Of course, there are things she will not do. “I do not do nude scenes. I’m very old-fashioned about this. Maybe if I were twenty-two with a great body and the script absolutely called for it, if I felt it lent something important. But I feel it shocks the audience. What was the play about horses? Equus. Why did they suddenly take their clothes off? It knocked you right out of the play. And I didn’t like what the play said—that people create through neuroses and if you’re healthy, you can’t be a creative artist. 

“I’ve done a variety of things. Like I did a picture in England called Who Slew Auntie Roo. Everybody said, ‘What do you want to do this for?’ I did it because Ralph Richardson was in it. That picture now plays every Halloween. A whole generation of kids know me as Auntie Roo. 

“I’ve made serious mistakes. I turned down $2,500 a week and two and a half percent of Hair, the off-Broadway production. They bowed nude at the end, and I didn’t agree with everything it said. Did you see Seven Beauties? Lina Wertmuller wanted me to play the part played by Shirley Stoler, the concentration-camp role. I would have done it better and different. I had two tickets to the last sailing of the Michelangelo for my daughter and myself, and then I got this script and I said, ‘I can’t spend eight weeks in a concentration camp. I’ll end up in the hospital.’ I’ve had wonderful scripts that came out terrible. Like I did The Magician. It had a wonderful cast. Alan Arkin, who’s a wonderful comedian, somehow decided to play this absolutely straight. I couldn’t believe it. I mean, the director should have been fired. 
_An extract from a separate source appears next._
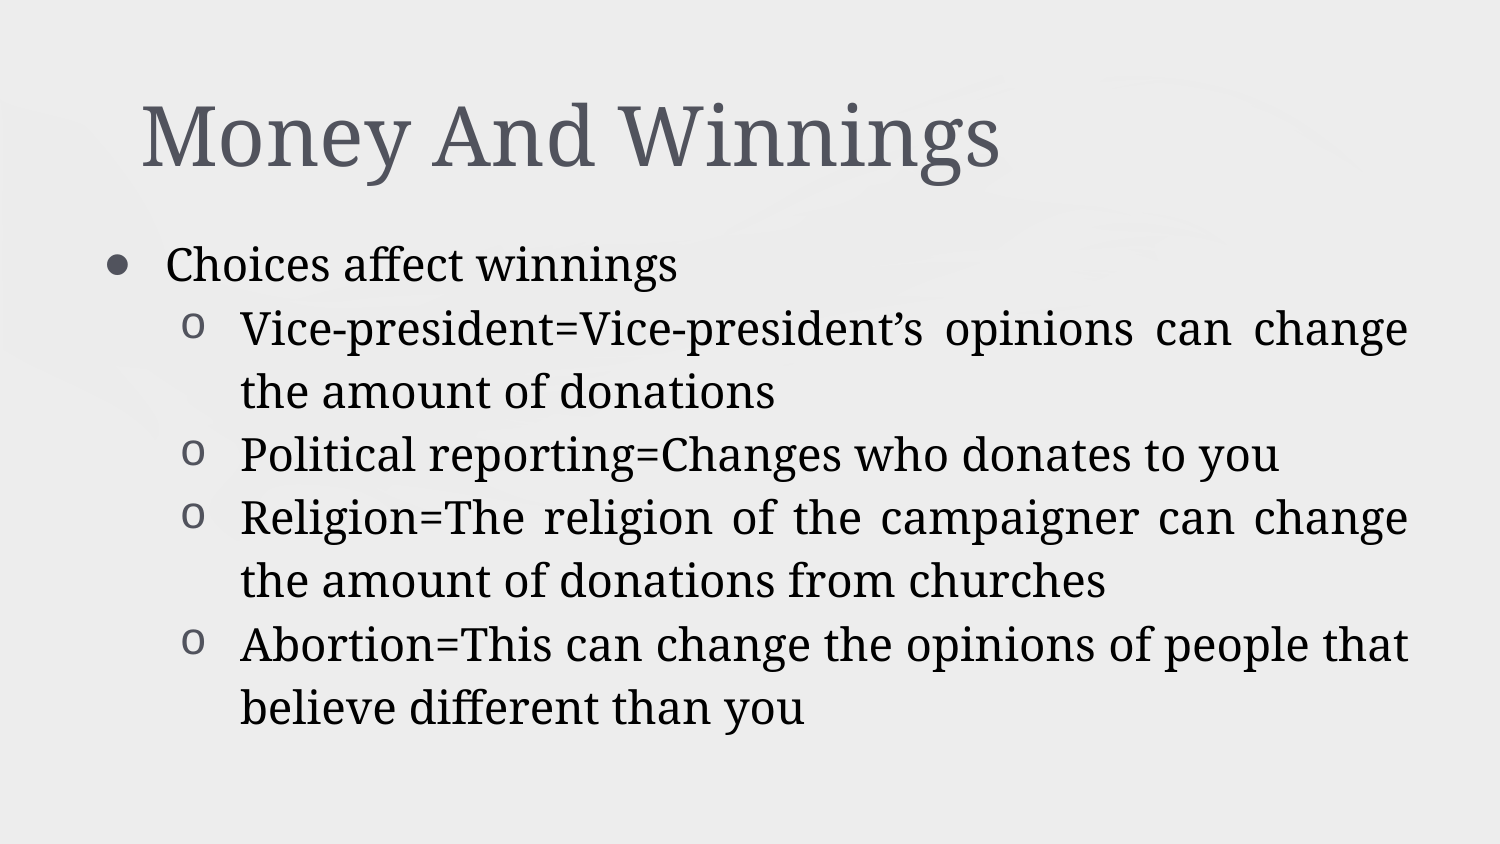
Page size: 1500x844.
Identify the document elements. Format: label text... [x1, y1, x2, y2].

list Choices affect winnings Vice-president=Vice-president’s opinions can change the amount of donations Political reporting=Changes who donates to you Religion=The religion of the campaigner can change the amount of donations from churches Abortion=This can change the opinions of people that believe different than you [75, 212, 1425, 808]
title Money And Winnings [75, 26, 1425, 199]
“The book is so juicy and funny. He had scenes where he talks to God, which were unbelievable. Can you imagine him refusing to do that? Refused. Wouldn’t do the scene. I told the director, Menahem Golan, this Israeli guy, I said, ‘You don’t direct any more.’ I said, ‘You’re a wonderful producer, but you do not know how to handle actors.’ He isn’t directing any more.”
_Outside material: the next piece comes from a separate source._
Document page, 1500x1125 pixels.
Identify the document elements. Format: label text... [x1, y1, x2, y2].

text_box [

But Shelley Winters is. When all else fails and she can’t find a corner store, there is always the Actors Studio, with which she has been associated for much of her adult life. A while ago. she directed a Studio production of the Edward Albee play, Everything in the Garden, and this past winter she was seriously talking about a low-budget Hollywood deal that would put her in charge of her first movie. 

She is not, however, about to cease performing. In mid-flu, Winters was daily stubbornly rehearsing a studio exercise of Brecht’s Mother Courage, which nourished both her artistic needs and her finely-honed sense of outrage. Once famously active on behalf of some Democratic candidates, she finds politics “very confusing these days.” A trifle solemnly, she reports, “It’s one of the reasons I’m doing Mother Courage. Her philosophy is Take Care of Number One. That was in the Hundred Years War, you know. What happens when you take care of number one is that your own children can’t be safe if other children are starving and dying.” 

At this stage of her life, one of Winters’s pressing problems is avoiding her old movies. Asked if she ever sees them, she fairly shouts, “Never!” Then she remembers that last year she was a reluctant guest of honor at a Shelley Winters retrospective, one of a series of film weekends held in Tarrytown by Judith Crist, the critic. “I had to sit there, like three times a day,” she wails, “and I had to watch myself get older and older and fat. It was terrible. I thought, ‘Oh, God, I’ll never do this one again.’ ” 

Prodded, she will grant that it was a celebration of some things well done and that even she could muster a swell of pride at her professional past. But, snuggling under the blanket, momentarily forgetting that she is the author of a large, expensive volume of reminiscences, she confided that it was important to realize one thing: “When you come right down to it, my mind doesn’t go to the past at all.”